=== Reading passage ===
___

The U.S. Supreme Court on Friday ruled that the International Emergency Economic Powers Act (IEEPA) does not authorize the President to impose tariffs. The 6-3 ruling immediately rendered illegal the “reciprocal” tariffs levied as a baseline duty for imports at the country level.

With the benefit of 72 hours of hindsight, we can move past the breathless, hyperbolic headlines and consider what the decision actually means for US importers and consumers, as well as foreign exporters.

 What It Is

A victory for the Constitutional separation of powers. 

Want to levy broad-based taxes (yes, taxes) on a significant portion of the US industrial base? Go ahead – pass a law through Congress.

An opening for dissent.

The fairly clear-cut decision, some hopeless romantics believe, provides the best political cover to date for lawmakers and constituents to challenge the wisdom of concentrating international trade policy so heavily in the Executive.

A curb on the use of tariffs as foreign policy.

Country-specific tariffs under IEEPA had been used to devastating effect on countries including China (which briefly reached 125% last year), India, and Brazil. While tariffs at the country level will survive in some form, these will be temporary and with a much lower maximum potential rate. This will make it more difficult to punish an entire country (rather than a specific sector or product) by threatening or imposing tariffs

 

What It Isn’t

The end of tariffs.

The ruling does not invalidate tariffs imposed under other trade statutes, such as Section 122 (temporary tariffs to combat trade imbalances) Section 232 (national security‑based tariffs), Section 301 (tariffs responding to unfair trade practices). Each of these are more complex than the IEPPA tariffs – especially 232 and 301 tariffs which are generally applied to a specific component, product, or industrial sector – and the Administration intends to broaden and deepen them to compensate for the loss of IEEPA tariff powers.

___

=== Your tasks ===
**1)** In the passage on the Supreme Court tariff ruling, rewrite the part starting at "With the benefit" and ending at "as foreign exporters.", substituting "reflection" for "hindsight".
**2)** According to the passage on the Supreme Court tariff ruling, by what vote did the Court decide that IEEPA does not authorize the President to impose tariffs?
**3)** Write what comes next in the passage on the Supreme Court tariff ruling, picking up after its final sentence.

=== Dataset excerpt ===

___

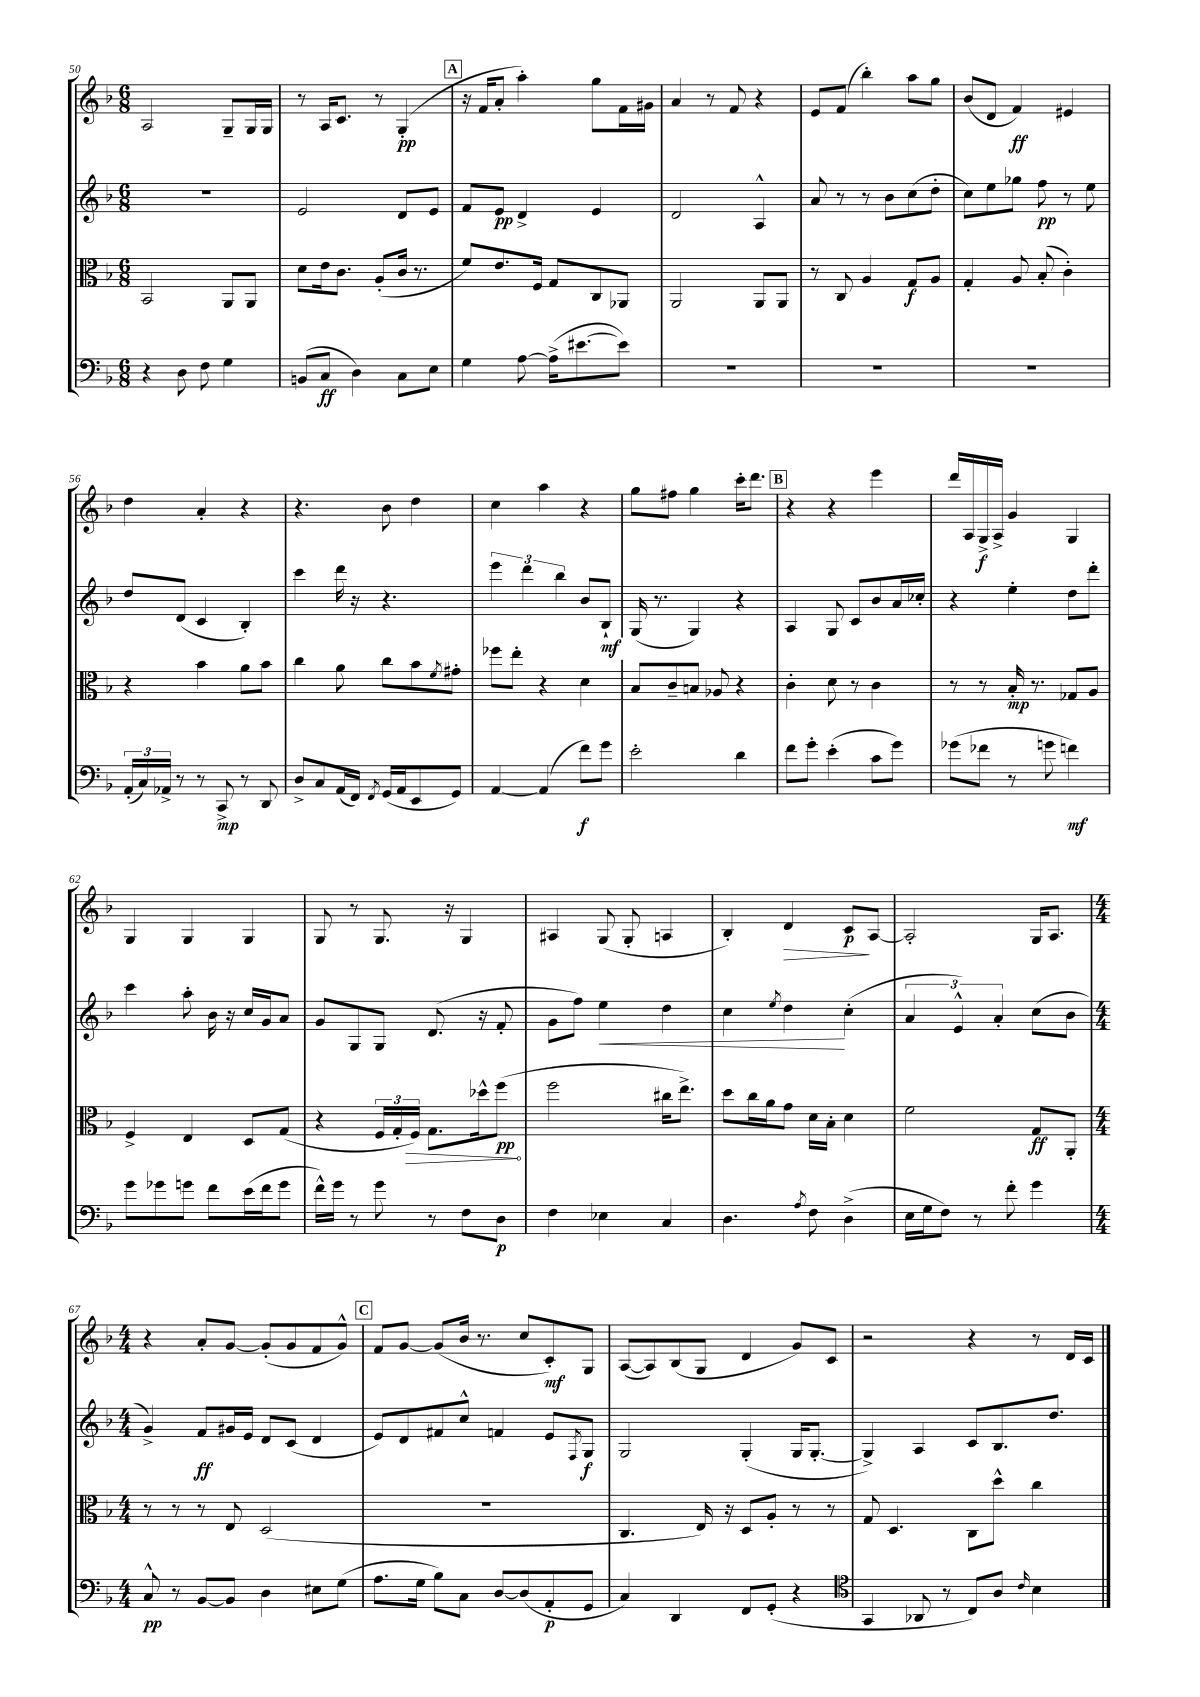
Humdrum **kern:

___

=== Outputs in order ===
**1)**
With the benefit of 72 hours of reflection, we can move past the breathless, hyperbolic headlines and consider what the decision actually means for US importers and consumers, as well as foreign exporters.

**2)** 6-3

**3)**
A surprise.

Legal experts, betting markets, and even a certain smug Eide Bailly transfer pricing advisor had been predicting the ruling against IEEPA tariffs, meaning that the Administration has had months to prepare its response (revenge?). See above for examples of tariffs that remain largely the purview of the President.

A refund.

The Court did not rule on whether tariffs already paid under IEEPA must be refunded, nor did it establish a refund mechanism. A long and fraught process remains for securing and claiming such refunds, and small importers may struggle to manage the administrative burden. Furthermore, complex transfer pricing and income tax questions may arise relating to the allocation of any refund between entities of a multinational group. 

As a lifelong history buff, I’ll lean on a gross misquote of Churchill to summarize my current perspective on US tariffs policy: this is not the end, nor is it the beginning of the end – and it probably isn’t even the end of the beginning.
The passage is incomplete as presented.